Earnings optimism helping Europe overcome inflation and debt concerns
The equity markets in Europe are mostly higher in afternoon action, on the foundation of some favorable earnings reports, which are offsetting continued uncertainty toward Greece’s debt situation, higher inflation reported out of China, and an upwardly revised inflation forecast from the Bank of England (BoE). Highlighting a plethora of upbeat corporate earnings news, AP Moller-Maersk (AMKBF $9800) is moving solidly higher after the shipping container company posted a surge in profits that easily exceeded analysts’ estimates, while Hermes International (HESAY $23) is also trading nicely to the upside after the luxury retailer reported revenues that topped expectations. Elsewhere, the UK pound is solidly higher and the equity markets are lagging behind after the BoE increased its inflation outlook, with BoE Governor King saying “there is a good chance” that inflation could reach 5% later this year, and inflation remains “uncomfortably high.” King also warned that the recent pattern of revisions to the central bank’s projections of “downward to growth and upward to inflation has continued.” The BoE outlook is prompting some to increase expectations that the central bank may need to increase interest rates sooner than initially thought.
The UK FTSE 100 Index is down 0.2%, while France’s CAC-40 Index is gaining 0.4% and Germany’s DAX Index is rising 0.5%. Elsewhere, Greece’s Athex Composite Index is jumping 2.7%.

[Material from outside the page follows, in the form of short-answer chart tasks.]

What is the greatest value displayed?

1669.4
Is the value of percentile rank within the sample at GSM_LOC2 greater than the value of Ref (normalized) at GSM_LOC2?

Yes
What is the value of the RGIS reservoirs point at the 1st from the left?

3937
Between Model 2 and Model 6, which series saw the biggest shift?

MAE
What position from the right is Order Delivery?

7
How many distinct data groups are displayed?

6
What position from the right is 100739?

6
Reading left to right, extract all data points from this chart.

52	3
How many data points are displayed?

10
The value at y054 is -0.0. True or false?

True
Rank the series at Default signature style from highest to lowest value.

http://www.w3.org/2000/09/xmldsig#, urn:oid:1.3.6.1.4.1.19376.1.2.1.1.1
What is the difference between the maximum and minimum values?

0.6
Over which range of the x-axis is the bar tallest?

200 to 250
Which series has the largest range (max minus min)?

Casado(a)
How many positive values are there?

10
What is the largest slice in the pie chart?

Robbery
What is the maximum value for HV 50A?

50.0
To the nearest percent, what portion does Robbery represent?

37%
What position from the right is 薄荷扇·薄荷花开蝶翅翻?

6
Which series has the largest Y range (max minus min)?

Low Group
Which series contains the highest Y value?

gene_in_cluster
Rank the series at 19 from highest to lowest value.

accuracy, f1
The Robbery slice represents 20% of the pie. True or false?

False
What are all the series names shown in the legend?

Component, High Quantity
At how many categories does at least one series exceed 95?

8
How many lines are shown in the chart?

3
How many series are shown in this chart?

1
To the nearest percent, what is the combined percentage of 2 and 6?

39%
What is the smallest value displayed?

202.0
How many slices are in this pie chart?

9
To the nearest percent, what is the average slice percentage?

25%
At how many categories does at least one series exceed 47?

Asia mixed after Chinese data
Stocks in Asia finished mixed as the economic news in the region was focused on China, with a report showing consumer prices, although slowing modestly in April from March, came in above expectations. China’s Consumer Price Index (CPI) increased 5.3% y/y, after rising 5.4% in the previous month, compared to the 5.2% gain that economists had expected, fostering some concerns about continued monetary policy tightening by the government, which reiterated recently that its top priority was to contain inflation. Moreover, some gauges of financial market liquidity also added to the uneasiness, as new yuan loans and fixed asset investments each exceeded expectations and accelerated in April from March. However, some of the concerns were limited by other reports, which showed the Producer Price Index (PPI) cooled more than anticipated, while industrial production and retail sales both increased by smaller-than-forecasted amounts. Stocks in China finished modestly lower, with the Hong Kong Hang Seng Index declining 0.2% and the Shanghai Composite Index decreasing 0.3%.
Meanwhile, stocks in other parts of Asia finished higher, with Japan’s Nikkei 225 Index rising 0.5%, aided by upbeat corporate reports, as shares of Orix Corp. (IX $48) and NEC Corp. (NIPNF $2) both moved solidly higher after they issued upbeat outlooks. However, after the closing bell in Japan, Toyota Motor Corp. (TM $81) reported earnings that severely missed analysts’ estimates, as the March earthquake and tsunami hampered profits, along with the strength in the Japanese yen. Rounding out the day, South Korea’s Kospi Index gained 1.3%, led by strength in technology and refining issues, while yesterday’s rebound in commodity prices helped Australia’s S&P/ASX 200 Index rise 1.2%.